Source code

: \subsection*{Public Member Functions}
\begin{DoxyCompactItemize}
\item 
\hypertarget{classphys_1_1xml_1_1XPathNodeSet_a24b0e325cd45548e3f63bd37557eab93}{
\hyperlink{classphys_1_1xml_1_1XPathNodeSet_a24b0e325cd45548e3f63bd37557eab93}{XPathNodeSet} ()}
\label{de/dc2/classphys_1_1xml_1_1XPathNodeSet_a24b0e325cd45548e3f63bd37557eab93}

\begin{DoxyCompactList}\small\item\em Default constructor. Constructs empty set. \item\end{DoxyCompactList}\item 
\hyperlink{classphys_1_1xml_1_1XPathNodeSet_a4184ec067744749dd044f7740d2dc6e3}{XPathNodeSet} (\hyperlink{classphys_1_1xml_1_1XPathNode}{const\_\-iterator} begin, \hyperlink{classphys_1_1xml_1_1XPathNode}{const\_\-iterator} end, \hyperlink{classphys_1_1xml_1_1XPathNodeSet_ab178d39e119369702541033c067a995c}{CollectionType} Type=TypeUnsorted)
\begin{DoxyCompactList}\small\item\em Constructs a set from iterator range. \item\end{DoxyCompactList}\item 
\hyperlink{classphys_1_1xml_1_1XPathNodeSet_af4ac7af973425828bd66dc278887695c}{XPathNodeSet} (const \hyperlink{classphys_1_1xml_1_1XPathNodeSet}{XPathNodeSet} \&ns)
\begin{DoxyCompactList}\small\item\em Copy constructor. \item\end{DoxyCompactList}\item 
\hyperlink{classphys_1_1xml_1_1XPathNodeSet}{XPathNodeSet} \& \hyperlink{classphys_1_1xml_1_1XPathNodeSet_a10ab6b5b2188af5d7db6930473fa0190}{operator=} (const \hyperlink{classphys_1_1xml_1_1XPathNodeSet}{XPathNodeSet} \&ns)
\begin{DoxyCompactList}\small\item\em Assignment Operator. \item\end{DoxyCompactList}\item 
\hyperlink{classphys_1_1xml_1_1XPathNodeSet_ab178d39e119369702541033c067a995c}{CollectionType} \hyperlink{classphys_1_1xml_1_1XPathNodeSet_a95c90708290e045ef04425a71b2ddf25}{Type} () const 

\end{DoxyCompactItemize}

# # # # #

### Your instructions
Everything from the first line above through the line that contains "Default constructor. Constructs" should be duplicated exactly, please, and nothing beyond it.

### Solution to this problem
Source code

: \subsection*{Public Member Functions}
\begin{DoxyCompactItemize}
\item 
\hypertarget{classphys_1_1xml_1_1XPathNodeSet_a24b0e325cd45548e3f63bd37557eab93}{
\hyperlink{classphys_1_1xml_1_1XPathNodeSet_a24b0e325cd45548e3f63bd37557eab93}{XPathNodeSet} ()}
\label{de/dc2/classphys_1_1xml_1_1XPathNodeSet_a24b0e325cd45548e3f63bd37557eab93}

\begin{DoxyCompactList}\small\item\em Default constructor. Constructs empty set. \item\end{DoxyCompactList}\item 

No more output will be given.